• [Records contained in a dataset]

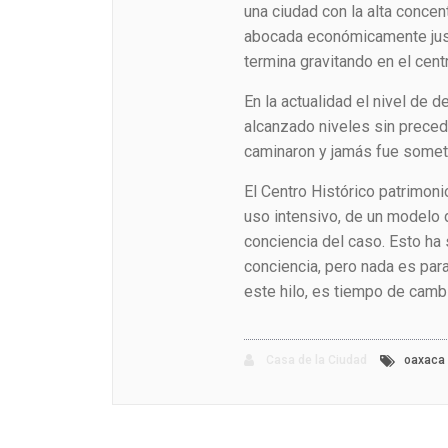
una ciudad con la alta concen
abocada económicamente just
termina gravitando en el centr
En la actualidad el nivel de d
alcanzado niveles sin precede
caminaron y jamás fue sometid
El Centro Histórico patrimon
uso intensivo, de un modelo 
conciencia del caso. Esto ha
conciencia, pero nada es pa
este hilo, es tiempo de cambi
Casa de la Ciudad
oaxaca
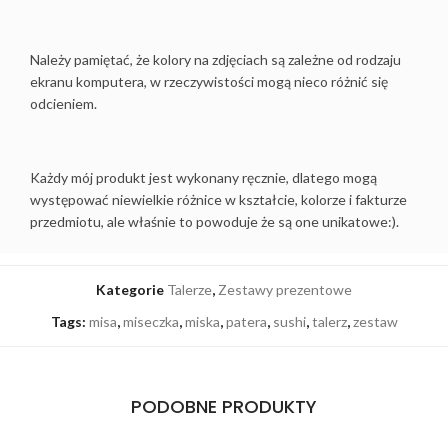
Należy pamiętać, że kolory na zdjęciach są zależne od rodzaju
ekranu komputera, w rzeczywistości mogą nieco różnić się
odcieniem.
Każdy mój produkt jest wykonany ręcznie, dlatego mogą
występować niewielkie różnice w kształcie, kolorze i fakturze
przedmiotu, ale właśnie to powoduje że są one unikatowe:).
Kategorie
Talerze
,
Zestawy prezentowe
Tags:
misa
,
miseczka
,
miska
,
patera
,
sushi
,
talerz
,
zestaw
PODOBNE PRODUKTY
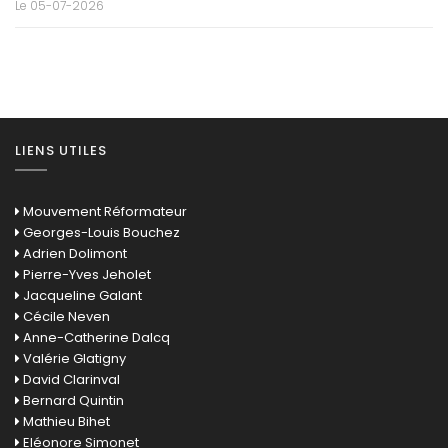
Le 05-07-2026
LIENS UTILES
Mouvement Réformateur
Georges-Louis Bouchez
Adrien Dolimont
Pierre-Yves Jeholet
Jacqueline Galant
Cécile Neven
Anne-Catherine Dalcq
Valérie Glatigny
David Clarinval
Bernard Quintin
Mathieu Bihet
Eléonore Simonet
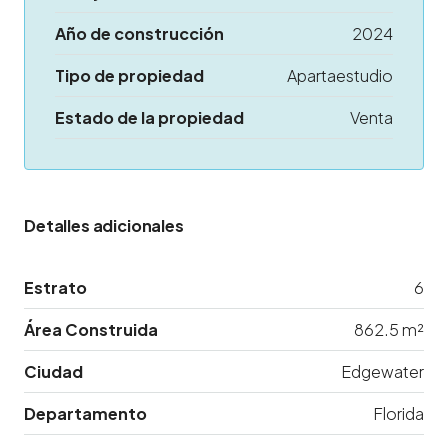
Año de construcción
2024
Tipo de propiedad
Apartaestudio
Estado de la propiedad
Venta
Detalles adicionales
Estrato
6
Área Construida
862.5 m²
Ciudad
Edgewater
Departamento
Florida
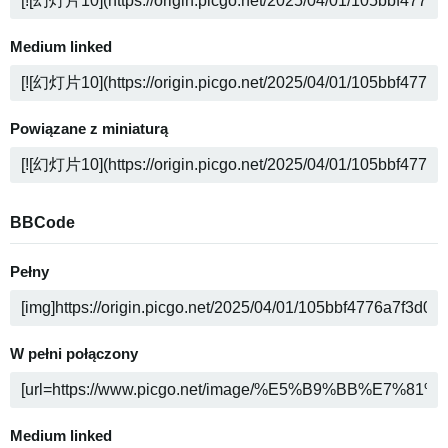
Medium linked
Powiązane z miniaturą
BBCode
Pełny
W pełni połączony
Medium linked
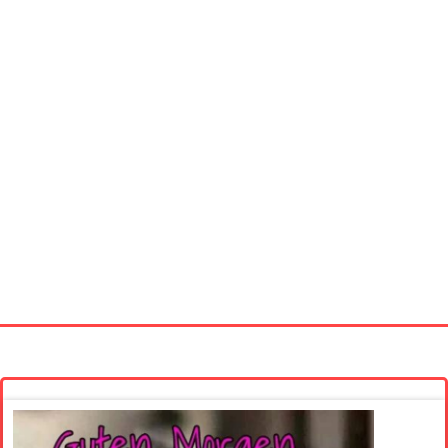
Startseite
Neue Bilder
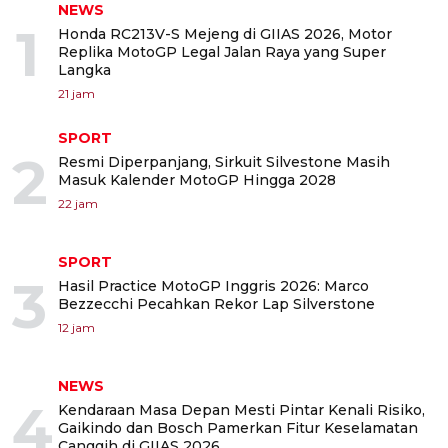
NEWS
1
Honda RC213V-S Mejeng di GIIAS 2026, Motor
Replika MotoGP Legal Jalan Raya yang Super
Langka
21 jam
SPORT
2
Resmi Diperpanjang, Sirkuit Silvestone Masih
Masuk Kalender MotoGP Hingga 2028
22 jam
SPORT
3
Hasil Practice MotoGP Inggris 2026: Marco
Bezzecchi Pecahkan Rekor Lap Silverstone
12 jam
NEWS
4
Kendaraan Masa Depan Mesti Pintar Kenali Risiko,
Gaikindo dan Bosch Pamerkan Fitur Keselamatan
Canggih di GIIAS 2026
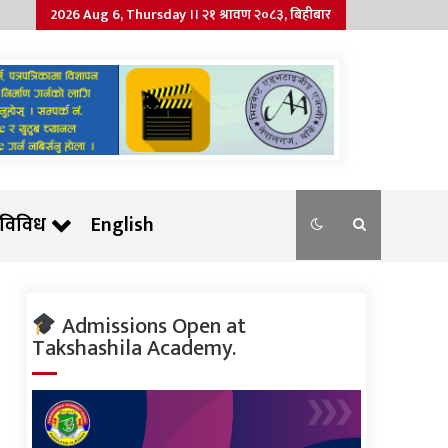
2026 Aug 6, Thursday ।। २१ श्रावण २०८३, बिहीबार
विविध
English
Admissions Open at
Takshashila Academy.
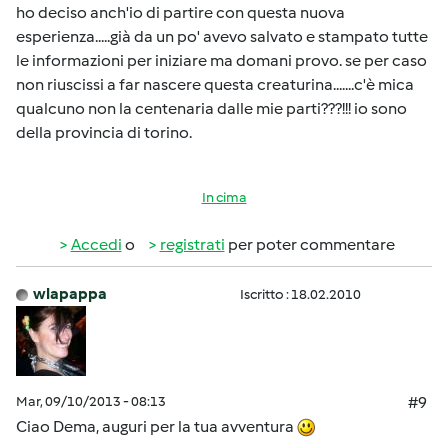
ho deciso anch'io di partire con questa nuova
esperienza.....già da un po' avevo salvato e stampato tutte
le informazioni per iniziare ma domani provo. se per caso
non riuscissi a far nascere questa creaturina.......c'è mica
qualcuno non la centenaria dalle mie parti???!!! io sono
della provincia di torino.
In cima
Accedi
o
registrati
per poter commentare
wlapappa
Iscritto : 18.02.2010
Mar, 09/10/2013 - 08:13
#9
Ciao Dema, auguri per la tua avventura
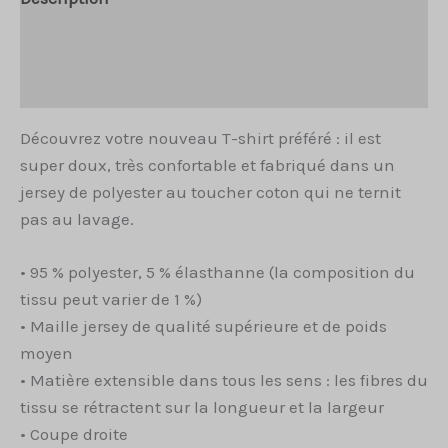
Informations complémentaires
Avis (0)
Découvrez votre nouveau T-shirt préféré : il est
super doux, très confortable et fabriqué dans un
jersey de polyester au toucher coton qui ne ternit
pas au lavage.
• 95 % polyester, 5 % élasthanne (la composition du
tissu peut varier de 1 %)
• Maille jersey de qualité supérieure et de poids
moyen
• Matière extensible dans tous les sens : les fibres du
tissu se rétractent sur la longueur et la largeur
• Coupe droite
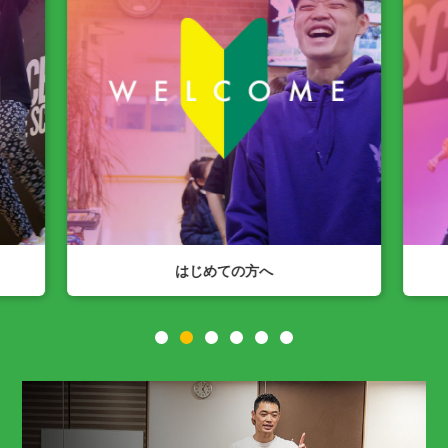
の方へ
SPACE N公式Instagram
1
2
3
4
5
6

• [What you have to do] Copy only the lines running from the one that holds "(la composition du" through the last line of the data, and include both of those lines. Do not copy any pictures.

• [Task response]
• 95 % polyester, 5 % élasthanne (la composition du
tissu peut varier de 1 %)
• Maille jersey de qualité supérieure et de poids
moyen
• Matière extensible dans tous les sens : les fibres du
tissu se rétractent sur la longueur et la largeur
• Coupe droite
の方へ
SPACE N公式Instagram
1
2
3
4
5
6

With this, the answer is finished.